Charleston Mayor Riley Honored with National Medal of Arts
First Mayor to Receive Nation’s Highest Arts Award
By Tom McClimon
March 8, 2010
President Barack Obama bestowed Conference of Mayors Past President Charleston (SC) Mayor Joseph P. Riley, Jr. with the 2009 National Medal of Arts. In a ceremony on February 25 in the East Room of the White House, Riley was honored with the nation’s highest award for the arts for his work in cultivating Charleston’s historic and cultural resources, and for revitalizing cities throughout the nation as founder of the Mayors Institute on City Design. The mayor was one of 12 people or organizations to receive the medal for 2009 alongside eight people who received the National Humanities Medal.
In remarks as the President closed the ceremony, President Obama singled out the mayor as “my great friend Joe Riley and the extraordinary work he’s done in Charleston.” Adding further the President stated, “Each and every one of these individuals in some ways has touched my life.”
“The men and women that we honor today are part of the American tradition of dynamism and diversity. In a cultural moment that too often prizes the sensational over the enduring, the trivial over the profound, it’s worth recalling the contributions of the honorees in this room-contributions that at once reflect and rise above the particular moments in which they’re made,” stated President Obama.
“I am greatly honored to have received the 2009 National Medal of Arts from President Barack Obama,” stated Riley. “This award is a recognition of the city that I am privileged to serve and a recognition of the work of our community to build and maintain a beautiful and livable city that is a national treasure. I am very proud of the recognition of the Mayors Institute on City Design and the role that this institution has had in positively shaping and improving cities across the nation.”
Riley was nominated for the award by The U.S. Conference of Mayors and the American Architectural Foundation, the Conference of Mayors’ partner along with the National Endowment for the Arts in Mayors Institute on City Design program. “We were honored to be a co-nominator with the American Architectural Foundation of Mayor Riley for this nation’s highest award for the arts,” stated Conference of Mayors CEO and Executive Director Tom Cochran. “This is the first time a mayor has been so honored and it is fitting that Joe Riley be the first mayoral honoree.

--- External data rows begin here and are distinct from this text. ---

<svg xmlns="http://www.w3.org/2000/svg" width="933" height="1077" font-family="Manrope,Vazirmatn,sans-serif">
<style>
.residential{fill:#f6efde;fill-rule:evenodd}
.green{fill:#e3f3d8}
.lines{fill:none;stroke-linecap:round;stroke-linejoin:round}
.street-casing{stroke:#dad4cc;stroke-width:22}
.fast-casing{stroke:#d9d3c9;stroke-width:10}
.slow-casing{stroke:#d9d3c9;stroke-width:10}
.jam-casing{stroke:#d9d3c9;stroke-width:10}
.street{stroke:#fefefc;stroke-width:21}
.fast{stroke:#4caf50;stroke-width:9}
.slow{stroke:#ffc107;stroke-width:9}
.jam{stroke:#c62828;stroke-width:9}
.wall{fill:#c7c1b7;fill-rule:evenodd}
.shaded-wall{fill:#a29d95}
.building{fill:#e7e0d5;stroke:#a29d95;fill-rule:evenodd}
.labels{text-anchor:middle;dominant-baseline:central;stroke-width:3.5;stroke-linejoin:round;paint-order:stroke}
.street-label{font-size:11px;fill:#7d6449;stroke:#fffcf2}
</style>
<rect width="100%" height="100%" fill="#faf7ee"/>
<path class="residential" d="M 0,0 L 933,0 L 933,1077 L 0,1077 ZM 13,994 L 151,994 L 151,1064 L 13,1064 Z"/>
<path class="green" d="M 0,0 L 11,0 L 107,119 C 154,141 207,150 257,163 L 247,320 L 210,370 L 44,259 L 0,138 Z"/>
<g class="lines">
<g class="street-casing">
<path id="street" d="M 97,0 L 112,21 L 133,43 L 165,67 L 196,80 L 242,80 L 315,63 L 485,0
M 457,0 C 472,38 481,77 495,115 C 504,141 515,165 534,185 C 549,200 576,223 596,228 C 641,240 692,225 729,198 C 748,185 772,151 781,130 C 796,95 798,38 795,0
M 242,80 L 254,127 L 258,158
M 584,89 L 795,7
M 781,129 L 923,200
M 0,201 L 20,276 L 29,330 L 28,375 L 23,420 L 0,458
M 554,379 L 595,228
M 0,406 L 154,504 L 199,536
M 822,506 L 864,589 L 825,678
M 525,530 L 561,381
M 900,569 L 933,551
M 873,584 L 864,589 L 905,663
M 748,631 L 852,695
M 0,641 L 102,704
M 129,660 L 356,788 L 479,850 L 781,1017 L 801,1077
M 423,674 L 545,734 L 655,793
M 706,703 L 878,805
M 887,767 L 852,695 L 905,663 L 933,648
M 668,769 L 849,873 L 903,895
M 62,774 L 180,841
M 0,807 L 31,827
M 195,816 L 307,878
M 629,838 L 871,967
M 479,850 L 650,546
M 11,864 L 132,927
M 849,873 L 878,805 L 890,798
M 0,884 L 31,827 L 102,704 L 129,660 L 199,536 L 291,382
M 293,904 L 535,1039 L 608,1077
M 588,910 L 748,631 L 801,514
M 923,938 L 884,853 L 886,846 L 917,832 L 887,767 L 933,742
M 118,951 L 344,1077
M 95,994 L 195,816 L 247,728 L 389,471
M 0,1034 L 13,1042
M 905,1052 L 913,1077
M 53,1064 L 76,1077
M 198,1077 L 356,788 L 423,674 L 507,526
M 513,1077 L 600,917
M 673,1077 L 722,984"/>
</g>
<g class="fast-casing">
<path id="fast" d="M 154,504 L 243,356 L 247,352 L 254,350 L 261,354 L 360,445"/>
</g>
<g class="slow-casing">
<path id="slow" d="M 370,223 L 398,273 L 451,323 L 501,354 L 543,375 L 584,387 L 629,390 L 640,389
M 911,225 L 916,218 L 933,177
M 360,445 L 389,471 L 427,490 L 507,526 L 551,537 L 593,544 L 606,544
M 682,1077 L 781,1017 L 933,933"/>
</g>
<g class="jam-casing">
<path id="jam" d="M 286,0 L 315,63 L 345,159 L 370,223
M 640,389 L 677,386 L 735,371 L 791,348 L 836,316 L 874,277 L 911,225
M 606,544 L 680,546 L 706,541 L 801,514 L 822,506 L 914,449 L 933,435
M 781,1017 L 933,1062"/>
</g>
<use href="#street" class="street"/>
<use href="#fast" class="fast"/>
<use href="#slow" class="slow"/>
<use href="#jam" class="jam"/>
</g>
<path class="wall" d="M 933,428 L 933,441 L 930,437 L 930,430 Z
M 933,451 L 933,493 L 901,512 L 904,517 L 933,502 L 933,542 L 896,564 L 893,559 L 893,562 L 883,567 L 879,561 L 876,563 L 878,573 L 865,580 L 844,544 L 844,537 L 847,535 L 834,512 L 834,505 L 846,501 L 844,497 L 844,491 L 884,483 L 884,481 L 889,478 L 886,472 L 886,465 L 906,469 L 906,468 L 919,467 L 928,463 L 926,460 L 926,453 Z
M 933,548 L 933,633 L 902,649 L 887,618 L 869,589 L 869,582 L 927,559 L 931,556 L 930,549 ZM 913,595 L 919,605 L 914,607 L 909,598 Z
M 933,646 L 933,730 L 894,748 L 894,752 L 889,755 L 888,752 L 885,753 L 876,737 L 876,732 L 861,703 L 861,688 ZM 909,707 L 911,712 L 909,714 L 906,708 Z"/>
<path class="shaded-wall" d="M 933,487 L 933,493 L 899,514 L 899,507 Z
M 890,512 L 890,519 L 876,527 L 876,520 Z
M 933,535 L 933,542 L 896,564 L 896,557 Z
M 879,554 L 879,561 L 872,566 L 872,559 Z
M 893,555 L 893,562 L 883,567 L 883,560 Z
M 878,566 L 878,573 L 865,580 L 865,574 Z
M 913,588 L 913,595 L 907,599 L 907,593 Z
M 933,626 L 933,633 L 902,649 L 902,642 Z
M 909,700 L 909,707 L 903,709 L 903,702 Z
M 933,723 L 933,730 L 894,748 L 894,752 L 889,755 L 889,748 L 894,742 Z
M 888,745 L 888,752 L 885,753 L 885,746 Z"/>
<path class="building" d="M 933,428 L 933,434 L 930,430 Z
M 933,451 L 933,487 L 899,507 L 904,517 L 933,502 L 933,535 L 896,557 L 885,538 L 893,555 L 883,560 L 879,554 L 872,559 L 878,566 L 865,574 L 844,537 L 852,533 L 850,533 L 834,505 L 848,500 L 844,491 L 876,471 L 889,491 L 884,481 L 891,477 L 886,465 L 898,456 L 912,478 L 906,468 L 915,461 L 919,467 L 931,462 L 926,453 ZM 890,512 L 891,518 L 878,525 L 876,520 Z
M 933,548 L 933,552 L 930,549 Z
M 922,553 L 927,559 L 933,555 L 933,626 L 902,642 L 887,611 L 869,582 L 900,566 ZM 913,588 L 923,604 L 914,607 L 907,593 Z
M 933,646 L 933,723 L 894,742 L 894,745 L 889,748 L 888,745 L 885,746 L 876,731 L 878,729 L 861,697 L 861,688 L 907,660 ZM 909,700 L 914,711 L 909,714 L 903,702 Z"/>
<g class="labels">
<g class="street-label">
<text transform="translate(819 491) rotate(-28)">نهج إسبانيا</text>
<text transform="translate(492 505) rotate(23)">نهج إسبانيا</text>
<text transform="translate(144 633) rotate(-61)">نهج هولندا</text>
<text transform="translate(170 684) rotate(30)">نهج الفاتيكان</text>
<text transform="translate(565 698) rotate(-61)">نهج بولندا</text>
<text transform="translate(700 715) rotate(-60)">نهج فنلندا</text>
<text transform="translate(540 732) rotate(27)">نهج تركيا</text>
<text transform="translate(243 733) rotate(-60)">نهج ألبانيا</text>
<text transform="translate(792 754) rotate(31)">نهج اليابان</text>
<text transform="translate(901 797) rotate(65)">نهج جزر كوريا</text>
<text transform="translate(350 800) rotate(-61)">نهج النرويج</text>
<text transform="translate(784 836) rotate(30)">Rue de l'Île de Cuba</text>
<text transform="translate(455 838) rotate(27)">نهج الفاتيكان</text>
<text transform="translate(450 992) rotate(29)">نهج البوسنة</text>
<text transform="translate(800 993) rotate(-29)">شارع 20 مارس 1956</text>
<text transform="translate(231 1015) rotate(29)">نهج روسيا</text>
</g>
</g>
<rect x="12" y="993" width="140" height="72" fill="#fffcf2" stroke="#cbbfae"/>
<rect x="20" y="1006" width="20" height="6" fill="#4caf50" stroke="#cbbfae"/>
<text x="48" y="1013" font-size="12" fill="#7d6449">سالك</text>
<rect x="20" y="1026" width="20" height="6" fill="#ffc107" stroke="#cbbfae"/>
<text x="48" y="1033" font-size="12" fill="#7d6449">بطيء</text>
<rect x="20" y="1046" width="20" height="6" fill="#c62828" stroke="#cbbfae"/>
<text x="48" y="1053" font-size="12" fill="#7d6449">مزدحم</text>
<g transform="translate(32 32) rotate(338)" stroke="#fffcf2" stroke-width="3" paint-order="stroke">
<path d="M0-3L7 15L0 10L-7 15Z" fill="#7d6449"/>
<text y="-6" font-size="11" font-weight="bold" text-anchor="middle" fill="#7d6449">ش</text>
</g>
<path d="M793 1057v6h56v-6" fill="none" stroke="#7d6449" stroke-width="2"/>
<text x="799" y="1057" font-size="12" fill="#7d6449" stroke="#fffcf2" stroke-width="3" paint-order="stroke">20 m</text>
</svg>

His leadership on the arts and urban design has been the standard for all mayors and will be into the future.” Ron Bogle, President and CEO of the American Architectural Foundation stated, “The American Architectural Foundation highly values our longstanding relationship with The U.S. Conference of Mayors and Mayor Riley. In addition to our powerful institutional alliance around city design, there is a collegial spirit that adds richness to our work together. We are inspired by Mayor Riley’s leadership and gratified that President Obama embraced him as a visionary in the field of urban design and the creation of livable cities.”
“By working with us to found the Mayors Institute on City Design, Mayor Riley has helped some 800 mayors think of themselves as their cities’ chief urban designers. He has been a tireless advocate for the role that smart design and the arts can play in building livable, sustainable communities,” National Endowment for the Arts Chairman Rocco Landesman added. “It was wonderful that the President, and indeed the country, recognizes Mayor Riley for that.”
In addition to Riley, other national arts medal recipients were:
- Bob Dylan, singer and songwriter
- Clint Eastwood, director and actor
- Milton Glaser, graphic designer best known for his “I Love New York” logo
- Maya Lin, architect known for Vietnam Veterans Memorial
- Rita Moreno, singer, dancer, and actress who has won Emmy, Grammy, Oscar, and Tony awards
- Jessye Norman, soprano opera singer
- Frank Stella, painter and sculptor
- Michael Tilson Thomas, conductor
- John Williams, composer and conductor known for his music in such films as “Star Wars” and the soundtrack for the Olympics
- The Ohio Oberlin Conservatory of Music, the country’s oldest continuously operating conservatory; and the New York School of American Ballet, the dance program co-founded by George Balanchine based at the Lincoln Center were also honored with national arts medals.
- National Medal of Humanities recipients honored were:
- Robert Caro, two time Pulitzer Prize winner known for his biographies of Robert Moses and President Lyndon B. Johnson
- Annette Gordon-Reed, Pulitzer Prize winner for her work on President Thomas Jefferson’s relationship with his slaves, including Sally Hemings
- David Levering Lewis, Pulitzer Prize winner for his biographies of W.E.B DuBois
- William McNeill, professor and author of such works as The Rise of the West which traces civilizations through 5,000 years of recorded history
- Philippe de Montebello, former director of the Metropolitan Museum of Art in New York
- Albert Small, philanthropist and collector of early American manuscripts
- Ted Sorensen, author and speechwriter for President John F. Kennedy
- Elie Wiesel, author and Holocaust activist
The National Medals of Arts and Humanities, established by Congress in 1984, are awarded by the President and managed by the National Endowment for the Arts and the National Endowment for the Humanities. Award recipients are selected based on their contributions to the creation, growth, and support of the arts and humanities in the United States.